C'est donc OK pour les liquidités à court terme (sur la prochaine année), mais les craintes ne se dissiperont pas totalement. Avec la décote de Moody's et celle de Standard & Poors, les débentures de Bombardier restent dans la catégorie «spéculatif» et ne sont plus qu'à un cran du niveau «hautement spéculatif».
Il ne faudrait pas un nouveau report.
Comment le retard touchera-t-il la rentabilité future du CSeries ?
Une autre question qui flotte dans les esprits. Les coûts de développement sont capitalisés et seront amortis lorsque les livraisons de CSeries s'amorceront. Jusqu'à quel point ces dépenses reportées supplémentaires grugeront-elles le bénéfice futur que l'on attend de l'appareil ?
Comme la direction ne donne pas réellement d'explications sur le coût supplémentaire de l'appareil, il est difficile d'estimer.
Pierre Beaudoin a cependant quelques fois répété que, même avec les coûts supplémentaires, le programme demeurait à l'intérieur des hypothèses de rentabilité du plan d'affaires.
Il faut faire un acte de foi ici. On est personnellement porté à le faire.
Dans le pire des cas, on semble être en présence de coûts supplémentaires de 500 M$ US. Il y a quelques semaines, on avait fait quelques calculs maison hautement hypothétiques à propos d'un dépassement de 1 G$ US. Ceux-ci pointaient vers une diminution des bénéfices espérés pour le CSeries de l'ordre de 7 % à 15 %. C'était significatif, mais pas dévastateur.

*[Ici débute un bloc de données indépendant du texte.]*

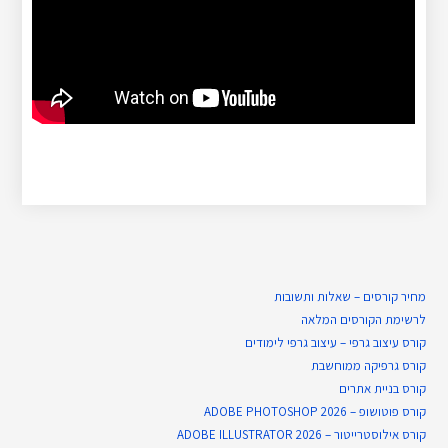
מחיר קורסים – שאלות ותשובות
לרשימת הקורסים המלאה
קורס עיצוב גרפי – עיצוב גרפי לימודים
קורס גרפיקה ממוחשבת
קורס בניית​ אתרים
קורס פוטושופ – ADOBE PHOTOSHOP 2026
קורס אילוסטרייטור – ADOBE ILLUSTRATOR 2026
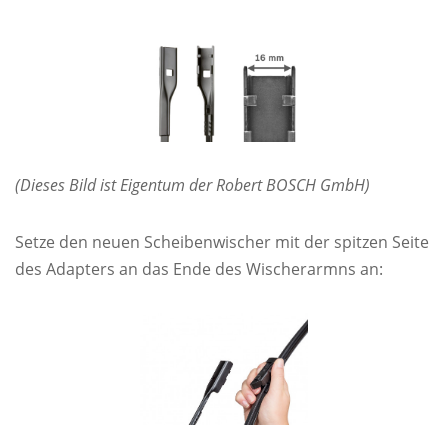
(Dieses Bild ist Eigentum der Robert BOSCH GmbH)
Setze den neuen Scheibenwischer mit der spitzen Seite
des Adapters an das Ende des Wischerarmns an:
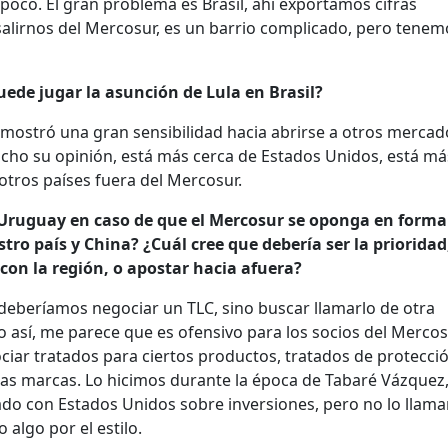
co. El gran problema es Brasil, ahí exportamos cifras
salirnos del Mercosur, es un barrio complicado, pero tene
uede jugar la asunción de Lula en Brasil?
 mostró una gran sensibilidad hacia abrirse a otros mercad
cho su opinión, está más cerca de Estados Unidos, está má
otros países fuera del Mercosur.
Uruguay en caso de que el Mercosur se oponga en forma
ro país y China? ¿Cuál cree que debería ser la prioridad
con la región, o apostar hacia afuera?
 deberíamos negociar un TLC, sino buscar llamarlo de otra
lo así, me parece que es ofensivo para los socios del Mercos
ciar tratados para ciertos productos, tratados de protecci
 las marcas. Lo hicimos durante la época de Tabaré Vázquez
tado con Estados Unidos sobre inversiones, pero no lo llam
 algo por el estilo.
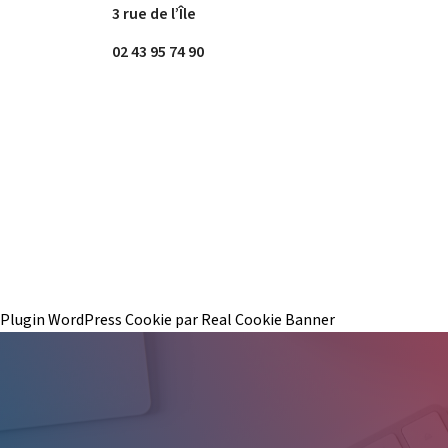
3 rue de l’Île
02 43 95 74 90
Plugin WordPress Cookie par Real Cookie Banner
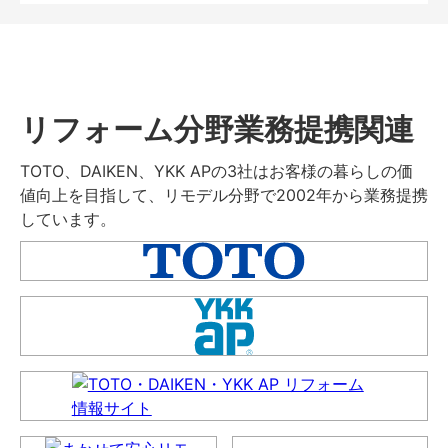
リフォーム分野業務提携関連
TOTO、DAIKEN、YKK APの3社はお客様の暮らしの価
値向上を目指して、リモデル分野で2002年から業務提携
しています。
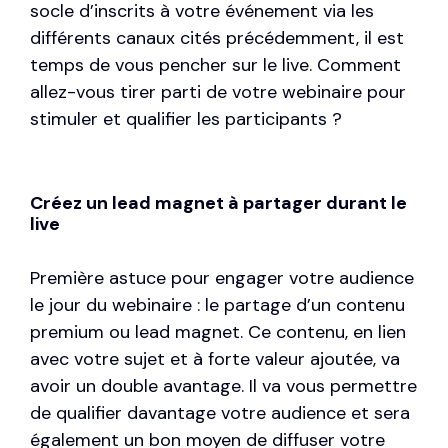
socle d’inscrits à votre événement via les
différents canaux cités précédemment, il est
temps de vous pencher sur le live. Comment
allez-vous tirer parti de votre webinaire pour
stimuler et qualifier les participants ?
Créez un lead magnet à partager durant le
live
Première astuce pour engager votre audience
le jour du webinaire : le partage d’un contenu
premium ou lead magnet. Ce contenu, en lien
avec votre sujet et à forte valeur ajoutée, va
avoir un double avantage. Il va vous permettre
de qualifier davantage votre audience et sera
également un bon moyen de diffuser votre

Avec un dépassement qui semble de moitié moindre, la situation n'est donc pas si préoccupante. Si les ventes du CSeries confirment les hypothèses, le report de l'entrée en service n'influera pas tellement sur sa rentabilité.

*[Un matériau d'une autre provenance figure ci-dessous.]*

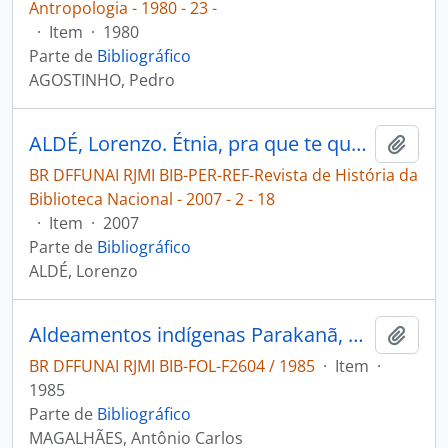
Antropologia - 1980 - 23 -
·
Item
·
1980
Parte de
Bibliográfico
AGOSTINHO, Pedro
ALDÉ, Lorenzo. Étnia, pra que te quero [Revista de História da Biblioteca Nacional]
Adici
BR DFFUNAI RJMI BIB-PER-REF-Revista de História da
Biblioteca Nacional - 2007 - 2 - 18
·
Item
·
2007
Parte de
Bibliográfico
ALDÉ, Lorenzo
Aldeamentos indígenas Parakanã, Apuiterewa, Marudjewara, Paranati
Adici
BR DFFUNAI RJMI BIB-FOL-F2604 / 1985
·
Item
·
1985
Parte de
Bibliográfico
MAGALHÃES, Antônio Carlos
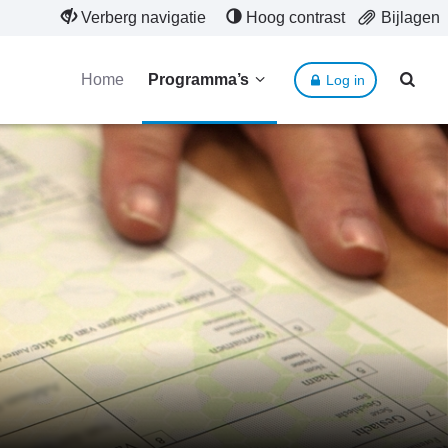
Verberg navigatie
Hoog contrast
Bijlagen
Home
Programma’s
Log in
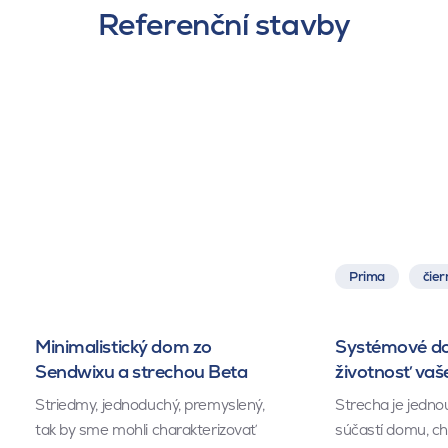
Referenční stavby
Prima
čier
Minimalistický dom zo
Systémové do
Sendwixu a strechou Beta
životnosť vaš
Striedmy, jednoduchý, premyslený,
Strecha je jednou
tak by sme mohli charakterizovať
súčastí domu, ch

Pourquoi le titre recule-t-il ?
Les résultats ne sont pas au rendez-vous et la foi des investisseurs faiblit. Dans la réalité, les choses s'améliorent, mais pas avec la force espérée par le marché. La direction indique qu'en 2014 ses revenus devraient être plus élevés (notamment du côté de l'aéronautique où il se livrera plus d'appareils) et ses marges, nettement s'améliorer.

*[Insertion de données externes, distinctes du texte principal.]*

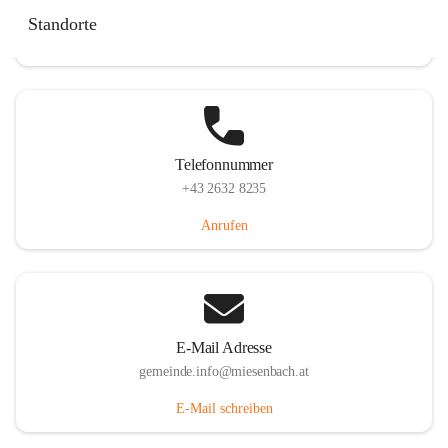
Miesenbach 240, 2761 Miesenbach, AUT
Standorte
Auf Karte ansehen
Telefonnummer
+43 2632 8235
Anrufen
E-Mail Adresse
gemeinde.info@miesenbach.at
E-Mail schreiben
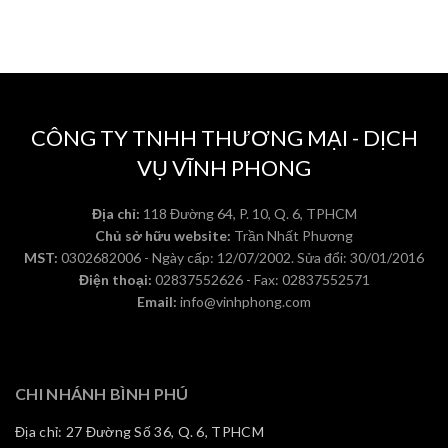
CÔNG TY TNHH THƯƠNG MẠI - DỊCH
VỤ VĨNH PHONG
Địa chỉ:
118 Đường 64, P. 10, Q. 6, TPHCM
Chủ sở hữu website:
Trần Nhất Phương
MST:
0302682006 - Ngày cấp: 12/07/2002. Sửa đổi: 30/01/2016
Điện thoại:
02837552626 - Fax: 02837552571
Email:
info@vinhphong.com
CHI NHÁNH BÌNH PHÚ
Địa chỉ: 27 Đường Số 36, Q. 6, TPHCM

La marge du bénéfice avant intérêts et impôt (BAII) de la division aéronautique devrait passer de 4,1 %, en 2013, à 5 %. Celle de la division transport, grimper de 5,8 % à 6 %.
Malheureusement, les projections des analystes tenaient compte d'une marge de 6 % dans l'aéronautique et de plus de 7 % dans le transport.
La direction de l'entreprise est elle-même responsable de cette situation. Un retour à sa journée des investisseurs en mars 2013 permet de voir qu'elle indiquait que sa marge bénéficiaire serait de 6 % en 2014 dans l'aéronautique (un point de trop) et de 8 % dans la division transport (deux points de trop).
Qu'en tirer ?
Le bénéfice de 2014 devrait être plus élevé que les 0,33 $ par action réalisés en 2013, mais plus faible que les 0,45 $ US prévus par le consensus. Le consensus semble maintenant se diriger vers un bénéfice attendu de 0,38 $ US (0,42 $ CA).
La question est de savoir quel multiple appliquer. Il serait étonnant que, dans le contexte actuel, le marché aille bien au-delà de 10 fois le bénéfice, ce qui mettrait au mieux le titre à 4 $-4,50 $ (actuellement à 3,60 $). Bombardier continue de soutenir que ses marges dans le transport s'amélioreront à l'avenir et devraient à terme atteindre 8 %. Une mise au point devrait être faite à la fin de 2014 à ce sujet. Mais avec les dernières déceptions, ça n'aidera pas le multiple. La foi est désormais trop chancelante.
Devant le faible nombre de catalyseurs en vue, il semble bien que le titre de Bombardier demeurera sur le tarmac pour la prochaine année.